Only one in three fertilizations leads to a successful pregnancy. Many embryos fail to progress beyond early development. Cell biologists at the Max Planck Institute (MPI) for Biophysical Chemistry in Göttingen (Germany), together with researchers at the Institute of Farm Animal Genetics in Mariensee and other international colleagues, have now developed a new model system for studying early embryonic development. With the help of this system, they discovered that errors often occur when the genetic material from each parent combines immediately after fertilization. This is due to a remarkably inefficient process.
Human somatic cells typically have 46 chromosomes, which together carry the genetic information. These chromosomes are first brought together at fertilization, 23 from the father's sperm, and 23 from the mother's egg. After fertilization, the parental chromosomes initially exist in two separate compartments, known as pronuclei. These pronuclei slowly move towards each other until they come into contact. The pronuclear envelopes then dissolve, and the parental chromosomes unite.
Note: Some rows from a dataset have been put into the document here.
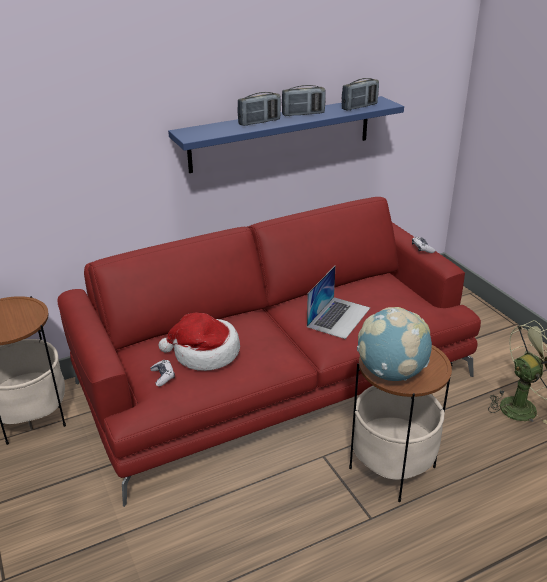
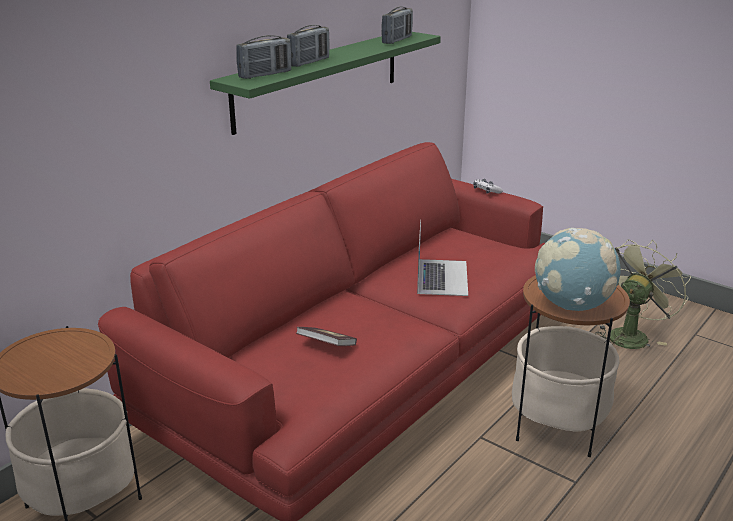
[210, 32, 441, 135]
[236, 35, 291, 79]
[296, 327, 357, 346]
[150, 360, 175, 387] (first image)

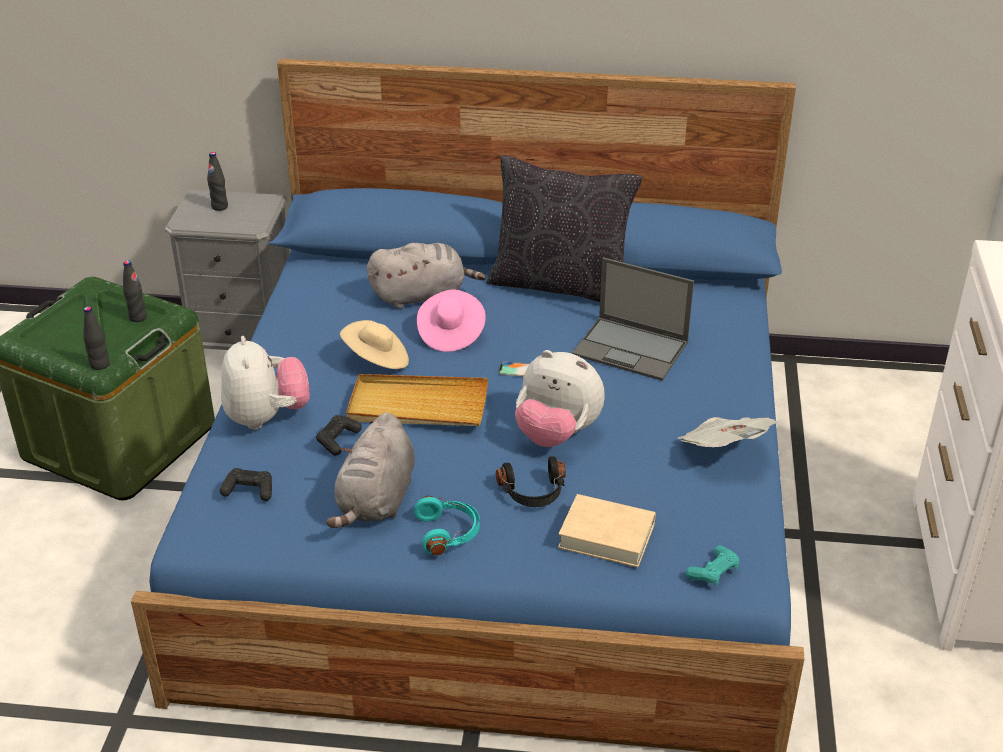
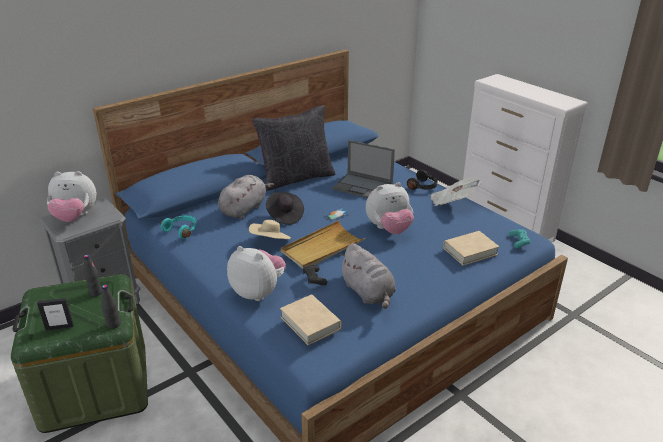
[37, 298, 74, 331]
[47, 171, 97, 222]
[161, 215, 197, 239]
[266, 192, 304, 225]
[280, 295, 342, 345]
[332, 140, 395, 198]
[407, 170, 438, 190]

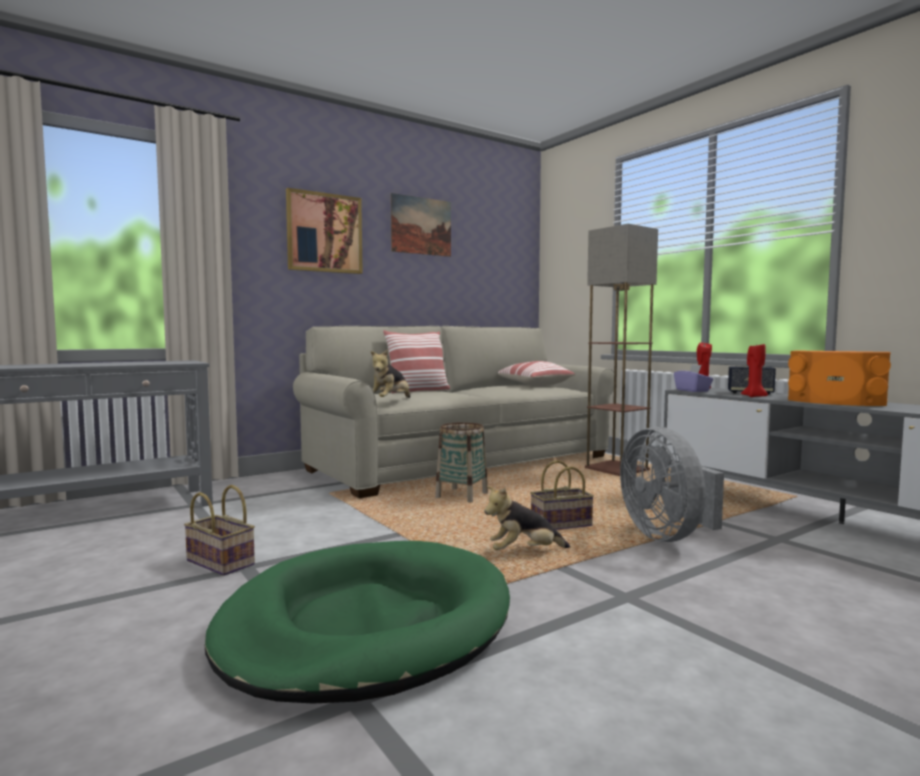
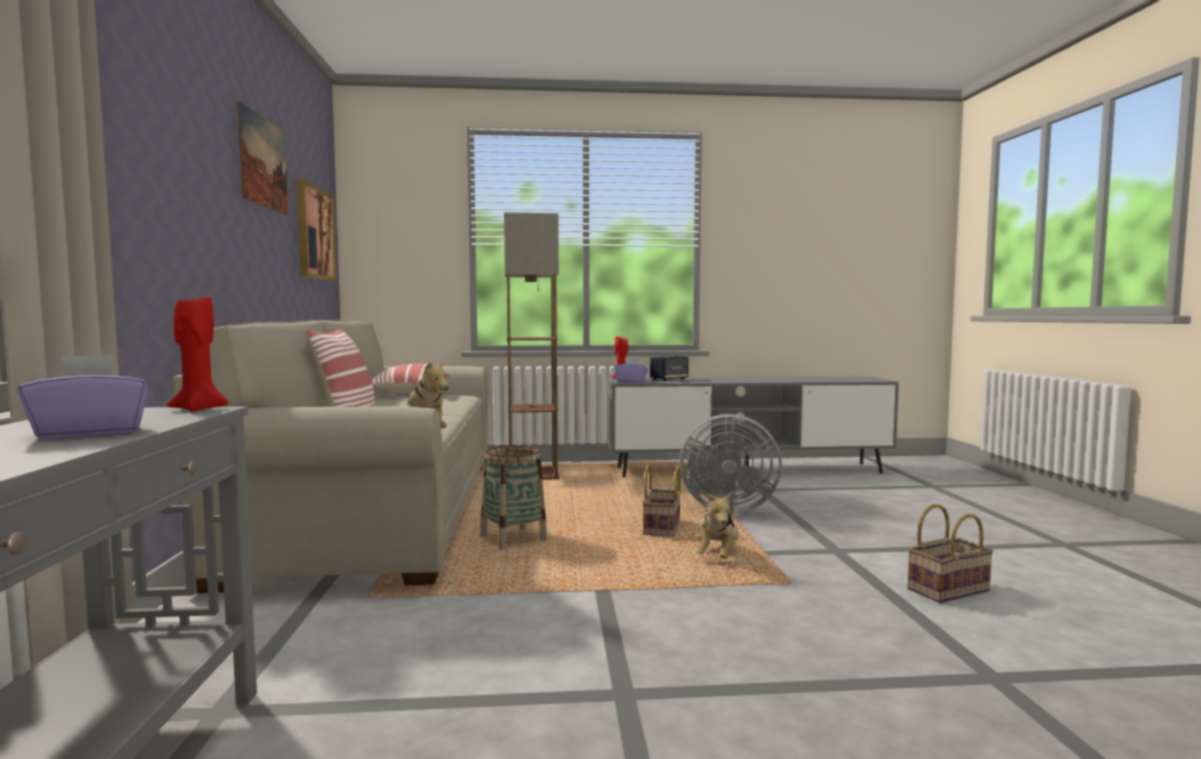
[18, 354, 149, 439]
[167, 297, 228, 411]
[297, 179, 337, 281]
[908, 504, 993, 603]
[205, 541, 510, 704] (first image)
[788, 350, 891, 406] (first image)

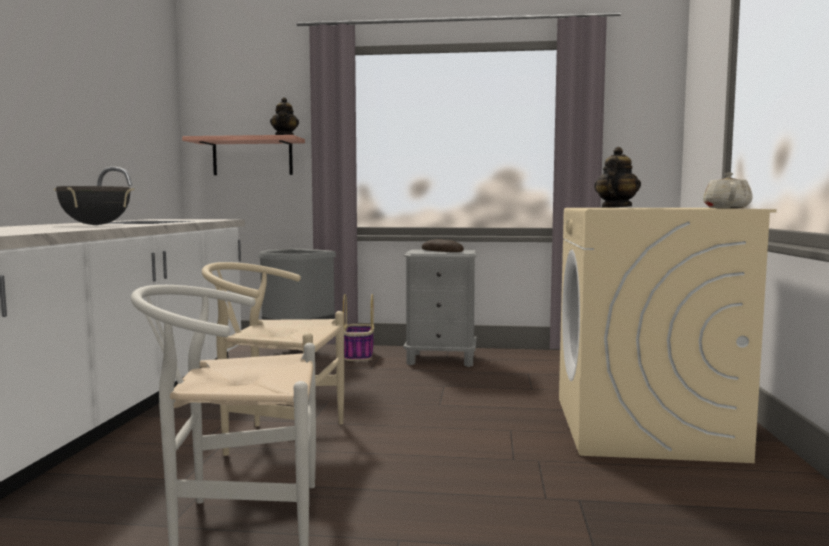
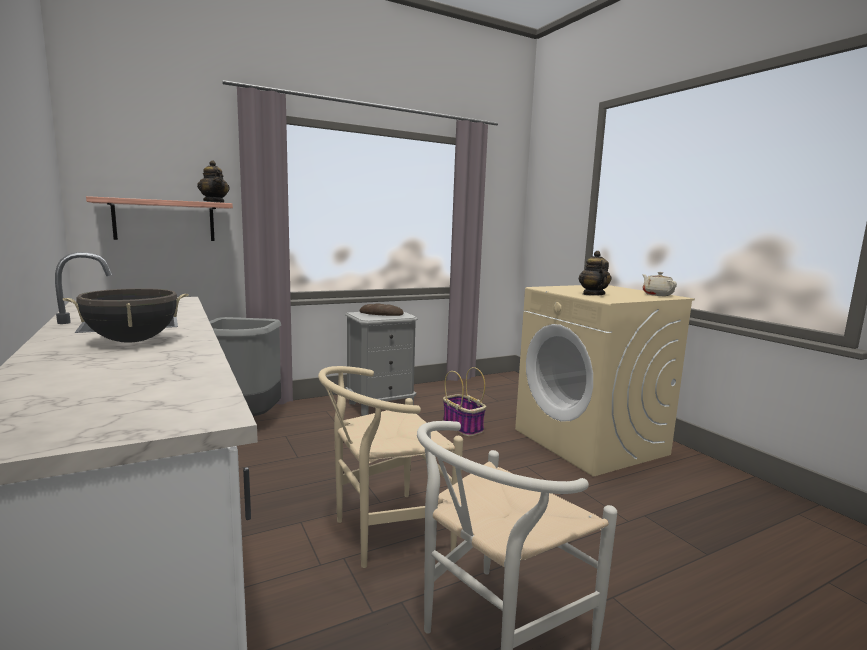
[443, 367, 486, 436]

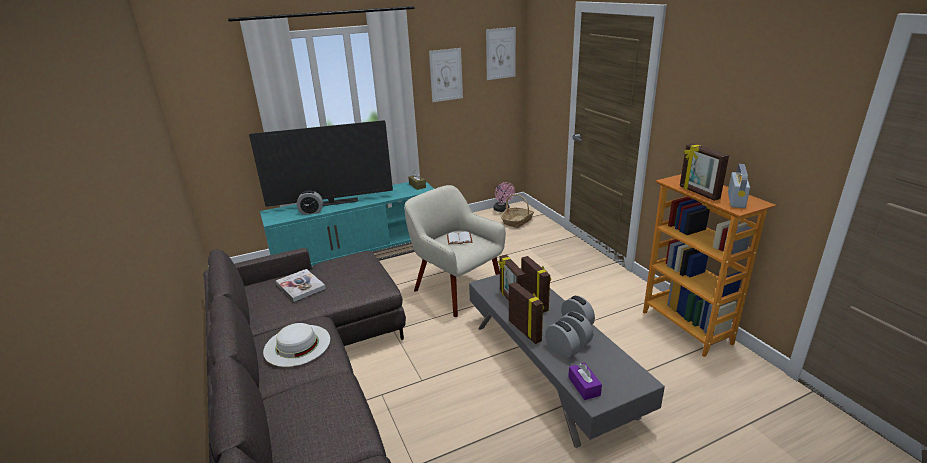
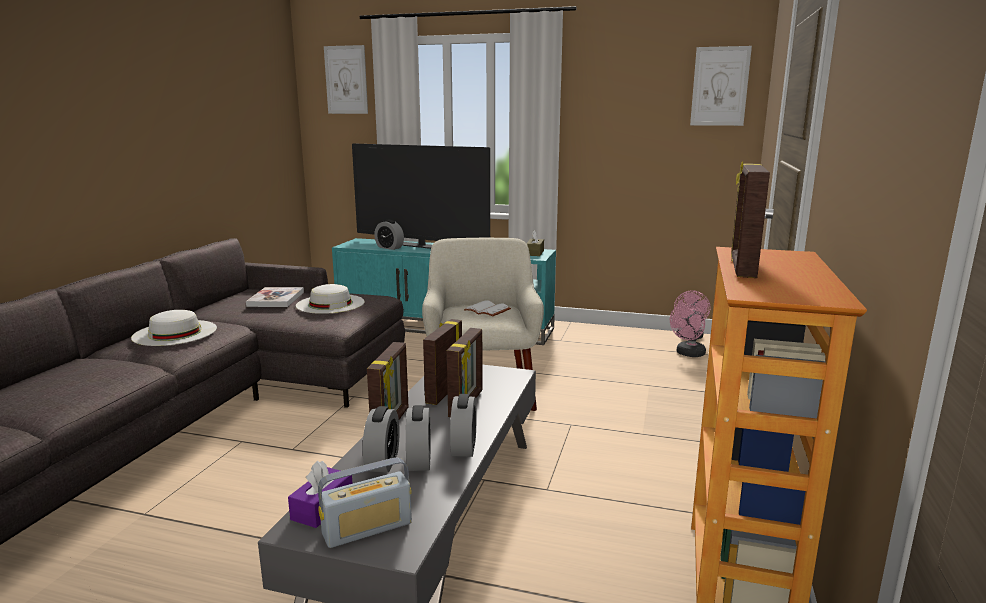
[296, 284, 365, 314]
[318, 457, 412, 548]
[324, 45, 368, 114]
[670, 303, 706, 357]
The majority of human embryos, however, end up with an incorrect number of chromosomes. These embryos are often not viable, making erroneous genome unification a leading cause of miscarriage and infertility.
"About 10 to 20 percent of embryos that have an incorrect number of chromosomes result from the egg already containing too few or too many chromosomes prior to fertilization. This we already knew," explains Melina Schuh, director at the MPI for Biophysical Chemistry. "But how does this problem arise in so many more embryos? The time immediately after the sperm and egg unite - the so-called zygote stage - seemed to be an extremely critical phase for the embryo's development. We wanted to find out why this is the case."
Insights from a new model system
For their investigations, the scientists analyzed microscopy videos of human zygotes that had been recorded by a laboratory in England. They additionally set out to find a new model organism suitable for studying early embryonic development in detail. "Together with our collaboration partners at the Institute of Farm Animal Genetics, we developed methods for studying live bovine embryos, which closely resemble human embryos," explains Tommaso Cavazza, a scientist in Schuh's department. "The timing of the first cell divisions is comparable in human and bovine embryos. Furthermore, the frequency of chromosomes distributing incorrectly is about the same in both systems." Another advantage of this model system is: The scientists obtained the eggs from which the bovine embryos developed from slaughterhouse waste, so no additional animals had to be sacrificed.
Schuh's team fertilized the bovine eggs in vitro and then used live-cell microscopy to track how the parental genetic material unites. They found that the parental chromosomes cluster at the interface between the two pronuclei. In some zygotes, however, the researchers noticed that individual chromosomes failed to do so. As a result, these chromosomes were 'lost' when the parental genomes united, leaving the resulting nuclei with too few chromosomes. These zygotes soon showed developmental defects.
"The clustering of chromosomes at the pronuclear interface seems to be an extremely important step," Cavazza explains. "If clustering fails, the zygotes often make errors that are incompatible with healthy embryo development."
Dependent on an inefficient process
But why do parental chromosomes often fail to cluster correctly? The Max Planck researchers were able to uncover that as well, as Cavazza reports: "Components of the cytoskeleton and the nuclear envelope control chromosome movement within the pronuclei. Intriguingly, these elements also steer the two pronuclei towards each other. So we are dealing with two closely linked processes that are essential, but often go wrong. Thus, whether an embryo will develop healthily or not depends on a remarkably inefficient process."
The scientists' findings are also relevant for in vitro fertilization in humans. It has been discussed for some time whether the accumulation of the so-called nucleoli at the pronuclear interface in human zygotes could be used as an indicator for the chance of successful fertilization. Zygotes in which these pronuclear components all cluster at the interface have a better chance of developing successfully, and could therefore be preferentially used for fertility treatment. "Our observation that chromosomes need to cluster at the interface to guarantee healthy embryo development supports this selection criterion," Schuh says.